Geometric-Only Attention: Linear Scaling from Sparse Neighborhoods
The previous posts documented a ceiling: every geometric attention variant converged to ~50.5 val perplexity on TinyStories, while a plain trigram MLP reached 32. Static geometry was the bottleneck.
This post covers two things: a new sparse attention mode in geographdb-core 0.5.3, and the first training run that goes below that ceiling.
Geometric-only attention
geographdb-core 0.5.3 adds GraphAttentionClassifier::set_geometric_attention_only(bool). When set:
- Each token attends only to itself and its geometric graph neighbors (fixed count
k) - The O(L²) full self-attention term is dropped entirely
- Complexity becomes O(L × k), where k is constant
The implementation is a sparse index build (build_attended_indices) shared between forward and backward pass. Softmax and RoPE are dispatched to CPU-native kernels with AVX2 where available, scalar fallback elsewhere.
Benchmark
Measured on CPU, forward pass, context lengths L ∈ {8, 16, 32, 64, 128}. Geometric-only mode only goes to L=128 in this run; hybrid stops at L=64 because the quadratic cost makes longer sequences prohibitive in the benchmark setup.
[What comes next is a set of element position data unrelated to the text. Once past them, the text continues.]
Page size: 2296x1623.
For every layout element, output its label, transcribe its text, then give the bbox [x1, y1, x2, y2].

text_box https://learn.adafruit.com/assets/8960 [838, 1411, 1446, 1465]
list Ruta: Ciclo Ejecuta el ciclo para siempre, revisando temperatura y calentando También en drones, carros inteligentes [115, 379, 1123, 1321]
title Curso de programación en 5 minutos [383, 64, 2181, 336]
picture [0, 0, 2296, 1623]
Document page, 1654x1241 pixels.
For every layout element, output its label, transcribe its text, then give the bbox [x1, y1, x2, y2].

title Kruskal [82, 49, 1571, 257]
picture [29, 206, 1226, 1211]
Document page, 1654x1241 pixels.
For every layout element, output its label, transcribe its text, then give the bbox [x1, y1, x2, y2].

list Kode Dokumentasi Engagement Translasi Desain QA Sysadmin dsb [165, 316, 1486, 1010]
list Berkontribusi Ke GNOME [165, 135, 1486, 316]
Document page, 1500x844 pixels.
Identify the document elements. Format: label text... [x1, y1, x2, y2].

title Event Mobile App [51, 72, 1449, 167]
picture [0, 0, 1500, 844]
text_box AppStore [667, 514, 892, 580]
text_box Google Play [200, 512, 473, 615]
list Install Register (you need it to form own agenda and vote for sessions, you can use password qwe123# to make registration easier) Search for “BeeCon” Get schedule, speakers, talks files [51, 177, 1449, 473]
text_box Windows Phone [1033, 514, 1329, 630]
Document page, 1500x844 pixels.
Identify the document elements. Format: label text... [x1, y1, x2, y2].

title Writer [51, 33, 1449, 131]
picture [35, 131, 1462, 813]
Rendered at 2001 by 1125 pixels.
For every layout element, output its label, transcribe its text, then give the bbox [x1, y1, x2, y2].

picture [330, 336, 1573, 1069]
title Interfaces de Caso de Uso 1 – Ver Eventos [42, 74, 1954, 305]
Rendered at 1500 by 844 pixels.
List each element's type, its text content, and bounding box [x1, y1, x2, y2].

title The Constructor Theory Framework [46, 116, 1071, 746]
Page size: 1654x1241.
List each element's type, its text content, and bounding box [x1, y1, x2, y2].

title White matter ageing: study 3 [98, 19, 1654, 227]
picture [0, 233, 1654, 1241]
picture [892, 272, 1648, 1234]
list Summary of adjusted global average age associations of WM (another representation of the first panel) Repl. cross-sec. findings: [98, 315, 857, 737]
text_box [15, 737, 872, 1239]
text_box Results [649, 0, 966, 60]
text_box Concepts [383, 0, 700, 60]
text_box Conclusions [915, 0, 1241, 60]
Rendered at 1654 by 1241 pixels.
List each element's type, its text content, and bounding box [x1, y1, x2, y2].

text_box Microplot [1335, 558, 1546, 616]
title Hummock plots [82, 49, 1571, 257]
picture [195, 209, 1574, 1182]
| L | Hybrid (default) | Geometric-only | Speedup |
|---|---|---|---|
| 8 | 122 µs | 57 µs | ~2.1× |
| 16 | 390 µs | 110 µs | ~3.5× |
| 32 | 1.38 ms | 219 µs | ~6.3× |
| 64 | 5.13 ms | 436 µs | ~11.8× |
| 128 | — | 865 µs | — |
The speedup grows with L because the hybrid cost grows as L², while geometric-only grows as L. At L=64 it’s ~12×; at L=128 the hybrid isn’t benchmarked but would project to ~20 ms based on the quadratic trend.
These are wall-clock times, not theoretical FLOPs. AVX2 dispatch affects both modes so the ratio is a fair comparison.
What this costs in accuracy
Unknown yet. The benchmark measures speed; it doesn’t measure whether the geometric-only output is close to the hybrid output. That comparison is the next measurement. The sparse mode is a strict approximation of the full attention — it attends to fewer tokens — so output divergence is expected. How much, and whether it correlates with perplexity loss, is not yet measured.
The training run
Separately, a cross-context attention variant is training on TinyStories (20k train / 2k val, 10 epochs). At the time of writing it is on epoch 3. Numbers so far:
| Val perplexity | |
|---|---|
| Bigram baseline | 115.300 |
| Epoch 1 | 34.527 |
| Epoch 2 | 31.607 |
For reference, all prior geometric attention variants — PMI substrate, transition-matrix substrate, with and without RoPE, with and without curvature weighting — converged in the range 50.4–50.5 and did not go lower. The trigram MLP baseline is 32.02.
Epoch 2 of this run is 31.607. That is below the prior ceiling and below the trigram baseline.
This is a single run, not yet complete. Early-stopping patience is 2 epochs. The model may still plateau or overfit. The architecture change that produced this is cross-context attention on top of geometric positions — the model can now query global context rather than being restricted to local neighborhood structure.
Whether it holds through epoch 10, and what the final number is, will be in a follow-up post.
Connection between the two
Geometric-only mode is a sparse approximation to full attention. The benchmark above shows the cost reduction. The training run shows a model that needs cross-context (full) attention to break the 50-ppl ceiling — which means the full O(L²) term carries information the geometric neighborhood alone does not.
That is the tradeoff: geometric-only is fast and scales linearly, but (based on current evidence) loses the cross-context signal that closed the gap with the trigram baseline. Whether a hybrid strategy — geometric-only for most tokens, full attention on a small selected subset — can recover accuracy at lower cost is an open question and not yet measured.
Code
geographdb-core 0.5.3 is at github.com/oldnordic/geographdb-core. The geometric-only flag, benchmark, and new test (learns_simple_task_geometric_only) are in this commit.